You will notice that while the list of Israelite tribes varies – largely as to whether Levi is included or not – there is always a concern to maintain the number 12. Levi is not listed here – replaced by the two sons of Joseph, Ephraim and Manasseh – because the Levites were exempt from military service.
- v.7
- Nahshon was an ancestor of Boaz and so of David.
- v.10
- Elishama ben Ammihud was the grandfather of Joshua.
- v.18
- The groups ascend in size: family, clan, tribe, and the entire assembly. It is perhaps useful to point out that we have similar groupings today. We have families, we have clans or extended families – think of the Kvales if that will help you picture what is happening here in Numbers 1 – and we have tribes or larger groupings, whether we think of congregations or denominations or of Christendom as a whole.
- v.20
- The opening phrase of v. 20, literally the opening word, reads literally: “and there were…” This forms an inclusio with v. 46 which reports the grand total.
Reuben comes first as the eldest son of Jacob even though Judah will be the first to lead the nation on the march (10:14).
- v.46
- We discussed a few weeks ago the question of the numbers reported in this census and the others taken of the wilderness generation. They presuppose a total population over two million people. The problem is not created by an unwillingness to believe the Bible. As we pointed out when discussing this as an example of the sort of objections that can be raised to the inerrancy of the Bible, the Bible’s own figures do not provide a consistent picture. For example, in Judges 5:8, written perhaps less than a century later and after a time of Israelite triumph in the Promised Land, six tribes are said to have been able to mobilize only 40,000 fighting men, whereas the same tribes yield 273,000 soldiers in this census. What is more, in Numbers 3:43 we read that there were 22,273 first born sons in Israel a month of age or older. But assuming that there were as many girls born as boys and comparing that figure with this census, the ratio of adult first born sons to other adult males would be 27:1, an average family would have had 27 sons and the average mother something approaching 50 children. They don’t make women like they used to! The census figures are too large. One suggestion that has been proposed is that the term translated “thousand” refers instead of a military unit of a clan, perhaps 10 or 11 men. The number for Reuben then would be 46 units numbering approximately 500 men. There are other proposals, including that the numbers are exaggerated for effect according to typical ANE convention. One evangelical scholar proposes that the exaggeration is by a factor of ten, so that the total size of the Israelite army would actually have been 60,000, not 600,000. Textual corruption is another possibility.

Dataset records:
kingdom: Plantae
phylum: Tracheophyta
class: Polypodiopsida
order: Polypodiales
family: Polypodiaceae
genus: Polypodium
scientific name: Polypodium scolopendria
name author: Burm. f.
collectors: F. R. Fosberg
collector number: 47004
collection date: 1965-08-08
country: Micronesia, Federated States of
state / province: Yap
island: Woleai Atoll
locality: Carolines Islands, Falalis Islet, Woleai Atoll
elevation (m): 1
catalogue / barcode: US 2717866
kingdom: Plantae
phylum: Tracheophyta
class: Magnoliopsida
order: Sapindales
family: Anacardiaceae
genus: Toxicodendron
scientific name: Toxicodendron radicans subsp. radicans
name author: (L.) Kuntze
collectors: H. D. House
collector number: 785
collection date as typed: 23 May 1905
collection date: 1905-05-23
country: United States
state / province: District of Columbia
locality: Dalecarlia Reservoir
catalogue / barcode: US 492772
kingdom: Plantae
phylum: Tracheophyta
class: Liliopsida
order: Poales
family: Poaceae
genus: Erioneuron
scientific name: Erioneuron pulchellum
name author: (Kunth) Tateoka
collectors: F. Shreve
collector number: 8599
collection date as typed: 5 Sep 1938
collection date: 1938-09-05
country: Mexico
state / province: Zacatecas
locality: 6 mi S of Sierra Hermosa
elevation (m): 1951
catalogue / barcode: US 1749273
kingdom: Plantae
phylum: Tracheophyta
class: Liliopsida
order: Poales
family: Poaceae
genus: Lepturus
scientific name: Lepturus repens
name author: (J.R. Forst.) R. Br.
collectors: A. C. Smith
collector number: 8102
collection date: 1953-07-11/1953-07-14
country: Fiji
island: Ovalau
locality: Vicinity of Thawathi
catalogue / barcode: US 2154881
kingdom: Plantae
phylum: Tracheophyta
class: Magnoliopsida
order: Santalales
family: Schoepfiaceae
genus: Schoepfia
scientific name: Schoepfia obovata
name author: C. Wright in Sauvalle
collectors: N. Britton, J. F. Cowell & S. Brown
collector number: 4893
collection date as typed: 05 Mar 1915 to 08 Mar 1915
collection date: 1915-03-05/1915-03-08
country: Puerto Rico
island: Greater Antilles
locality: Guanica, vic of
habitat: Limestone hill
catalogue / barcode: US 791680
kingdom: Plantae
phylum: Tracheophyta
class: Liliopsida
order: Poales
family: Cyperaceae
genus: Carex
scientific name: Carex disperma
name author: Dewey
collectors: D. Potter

Directions:
1: In the notes on Numbers 1, why is Levi left out of the tribal list?
2: Please update the notes on Numbers 1 from "You will notice" to "grandfather of Joshua.", putting "great-grandfather" in place of "grandfather".

Answers in order:
1: Because the Levites were exempt from military service.

2:
You will notice that while the list of Israelite tribes varies – largely as to whether Levi is included or not – there is always a concern to maintain the number 12. Levi is not listed here – replaced by the two sons of Joseph, Ephraim and Manasseh – because the Levites were exempt from military service.
- v.7
- Nahshon was an ancestor of Boaz and so of David.
- v.10
- Elishama ben Ammihud was the great-grandfather of Joshua.